Salicylic Acid vs Benzoyl Peroxide: Which Should I Use To Treat My Acne?
Learn the differences between the two acne-fighting ingredients and how to use them.
Pimples are something everyone can relate to. Whether you’ve had consistent hormonal acne since middle school (like me!) or you’re one of the lucky bunch who just gets one or two every once in a while, we’ve all had ‘em. And when we do, we want them to go away. Like, yesterday.
When it comes to OTC acne treatments, there are two specific ingredients that work best to zap even the worst zits: salicylic acid and benzoyl peroxide. Both attack acne-causing grime and bacteria, however, that’s about where the similarities end.
To find out more, we asked two dermatologists, Harvard-trained Dr. Michelle Henry and Dr. Anna Karp, a Clinical Instructor at NYU’s Grossman School of Medicine, and a private practitioner, to share their knowledge on the two ingredients and how to know which one is right for you.
What Is Salicylic Acid?
Salicylic acid is the more well-known acne fighting ingredient of the two, likely due to the fact that it’s been on the market for a bit longer, but also because it can be found across the spectrum of acne-fighting skincare products, from spot treatments to all-over formulations.
“Salicylic acid is a beta hydroxy acid that is both highly keratolytic and comedolytic,” says Dr. Karp. “Which means it not only dissolves dead skin cells on the surface of the skin, but it’s also able to get down into the pore, dissolve the oil and break apart the debris inside that commonly leads to acne.”
Another bonus feature of SA is that it’s oil-soluable, so it can cut through even the oilest skin types to reach pores and get straight to work.
What Is Benzoyl Peroxide?
“Benzoyl peroxide kills bacteria on the surface of the skin,” explains Dr. Karp. “It also decreases inflammation in acne lesions.”

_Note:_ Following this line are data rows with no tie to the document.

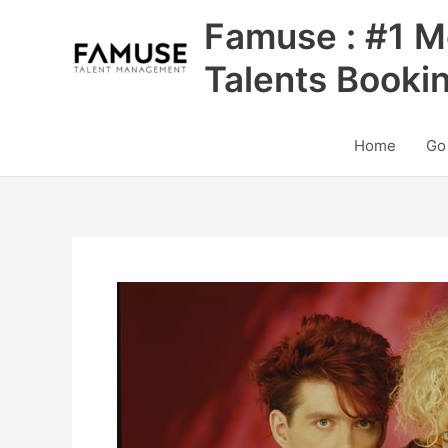
Skip
Famuse : #1 M
to
content
Talents Booki
Home
Go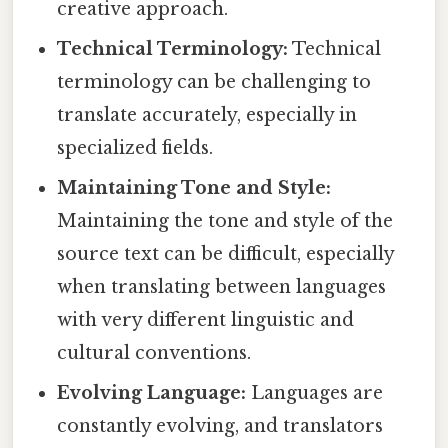
creative approach.
Technical Terminology:
Technical
terminology can be challenging to
translate accurately, especially in
specialized fields.
Maintaining Tone and Style:
Maintaining the tone and style of the
source text can be difficult, especially
when translating between languages
with very different linguistic and
cultural conventions.
Evolving Language:
Languages are
constantly evolving, and translators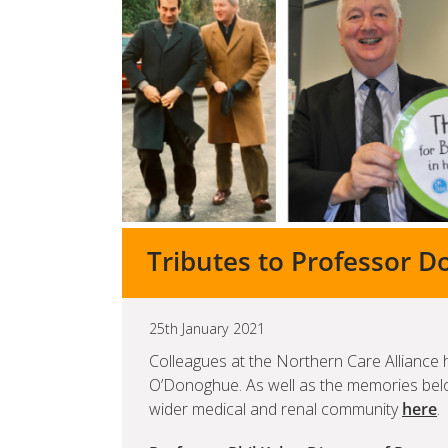
Tributes to Professor 
25th January 2021
Colleagues at the Northern Care Alliance 
O’Donoghue. As well as the memories be
wider medical and renal community
here
.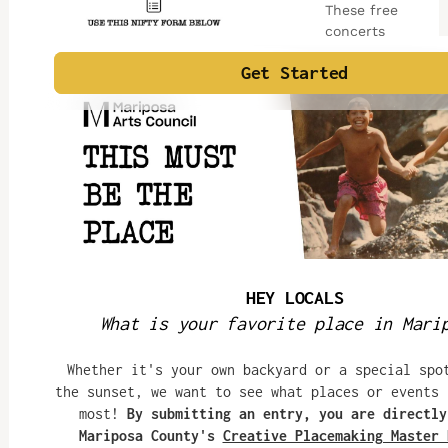
These free
concerts
begin at 7pm
and feature
folk,
bluegrass,
rock, jazz,
reggae,
country, and
world music
bands hailing
from the
Sierra Nevada,
Central Valley,
and San
Francisco Bay
Area, bringing
together both
local and
visiting
concertgoers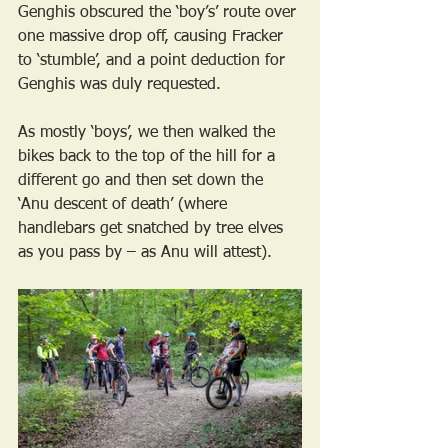
Genghis obscured the ‘boy’s’ route over 
one massive drop off, causing Fracker 
to ‘stumble’, and a point deduction for 
Genghis was duly requested.
As mostly ‘boys’, we then walked the 
bikes back to the top of the hill for a 
different go and then set down the 
‘Anu descent of death’ (where 
handlebars get snatched by tree elves 
as you pass by – as Anu will attest). 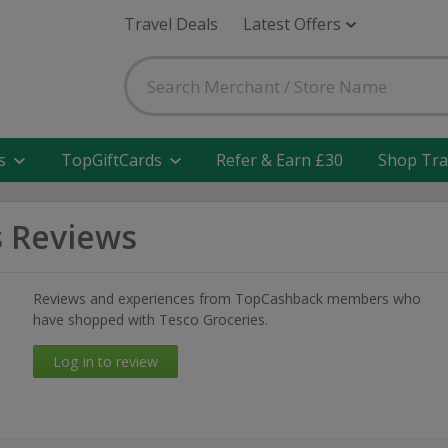
Travel Deals
Latest Offers
s
TopGiftCards
Refer & Earn £30
Shop Tra
s Reviews
Reviews and experiences from TopCashback members who
have shopped with Tesco Groceries.
Log in to review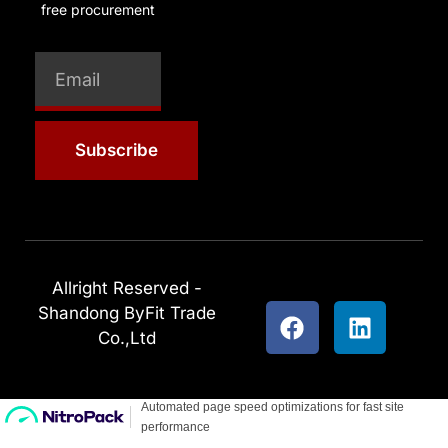
free procurement
Subscribe
Allright Reserved -
Shandong ByFit Trade
Co.,Ltd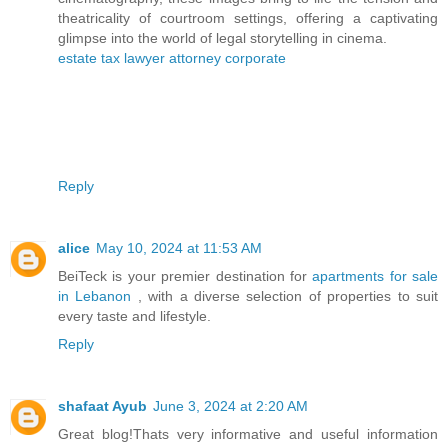
theatricality of courtroom settings, offering a captivating
glimpse into the world of legal storytelling in cinema.
estate tax lawyer attorney corporate
Reply
alice
May 10, 2024 at 11:53 AM
BeiTeck is your premier destination for
apartments for sale
in Lebanon
, with a diverse selection of properties to suit
every taste and lifestyle.
Reply
shafaat Ayub
June 3, 2024 at 2:20 AM
Great blog!Thats very informative and useful information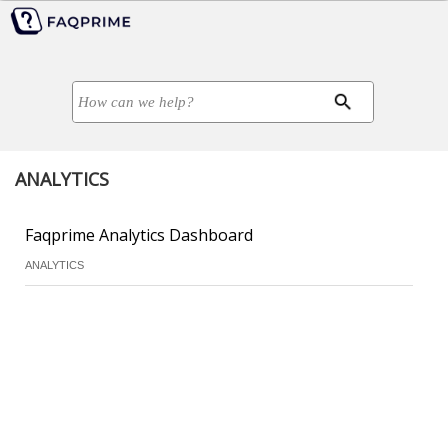
ANALYTICS
Faqprime Analytics Dashboard
ANALYTICS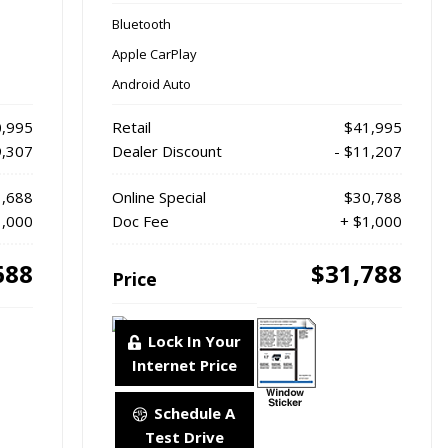
Bluetooth
Apple CarPlay
Android Auto
,995
Retail
$41,995
9,307
Dealer Discount
- $11,207
,688
Online Special
$30,788
1,000
Doc Fee
+ $1,000
688
$31,788
Price
Lock In Your
Internet Price
Schedule A
Test Drive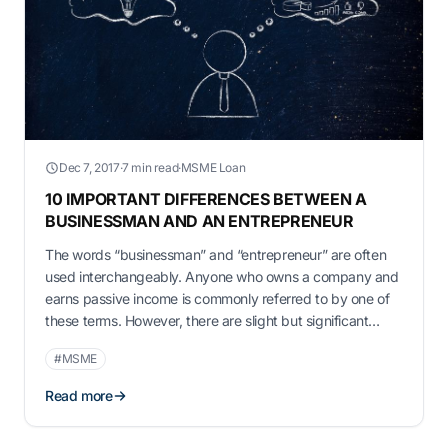
Dec 7, 2017
·
7 min read
·
MSME Loan
10 IMPORTANT DIFFERENCES BETWEEN A
BUSINESSMAN AND AN ENTREPRENEUR
The words “businessman” and “entrepreneur” are often
used interchangeably. Anyone who owns a company and
earns passive income is commonly referred to by one of
these terms. However, there are slight but significant
distinctions between the two. Understanding them can
#MSME
have a massive impact on how someone starts and
eventually runs their firm. Entrepreneur and …
Read more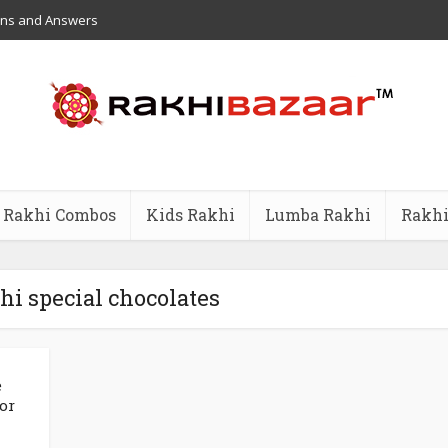
ons and Answers
Rakhi Combos
Kids Rakhi
Lumba Rakhi
Rakhi
hi special chocolates
e
or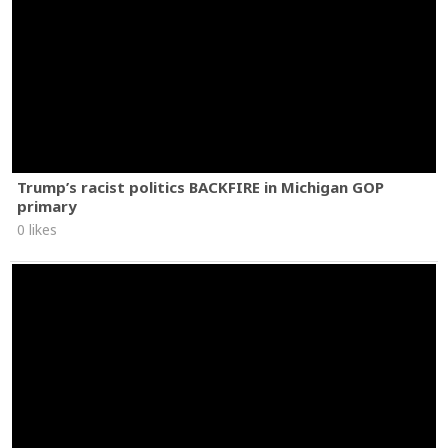
Trump’s racist politics BACKFIRE in Michigan GOP
primary
0 likes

Benzoyl peroxide can be found in skincare at various strengths, beginning as low as 2.5%, all the way up to a 10% formulation, depending on the severity of the outbreak.
Another pro? “There haven’t been reports of antibacterial resistance,” adds Dr. Henry, meaning that your skin won’t build a tolerance to it over time. So it will always be effective, even if you use it every day.
What Are The Differences Between Salicylic Acid and Benzoyl Peroxide?
Although both products are acne superheroes, they each target different sources of acne-causing gunk. Salicylic acid works as an exfoliant below the skin’s surface to focus on the root causes of acne, while benzoyl peroxide stays on the surface.
“Benzoyl peroxide might be slightly more likely to cause skin dryness,” says Dr. Henry, who also notes that it “works a bit faster than salicylic acid,” taking up to four weeks to show results.
“Benzoyl peroxide is especially good for more inflammatory acne that is usually colonized by bacteria,” says Dr. Karp, while salicylic acid does it’s best work on blackheads and whiteheads.
Should I Use Salicylic Acid or Benzoyl Peroxide?
“They are both quite effective against acne and the decision to choose one over the other should be based on skin type, ingredient concentration, and the type of product you are using,” says Dr. Henry. “If your skin is particularly sensitive or tends toward being dry, I would start with a low concentration salicylic acid, as it can also be somewhat anti inflammatory, and a benzoyl peroxide spot treatment.”
VIDEO: How to Properly Cover A Pimple
Can I Use Both Salicylic Acid and Benzoyl Peroxide Together?
“It's safe to use both together at low concentrations to attack your acne on all fronts,” the dermatologist explains.
However, sensitive skin types should be especially mindful of the concentrations of both products if using in tandem, cautions Dr. Karp, and avoid layering one on top of another.
What Are the Cons of Using Salicylic Acid and Benzoyl Peroxide?
In addition to benzoyl peroxide’s drying effect on skin, the higher concentrations also have a tendency to bleach dark fabrics.
“Don’t wear your favorite pajamas to bed when using benzoyl peroxide,” jokes Dr. Henry. But really, be extra cautious when wearing dark colors.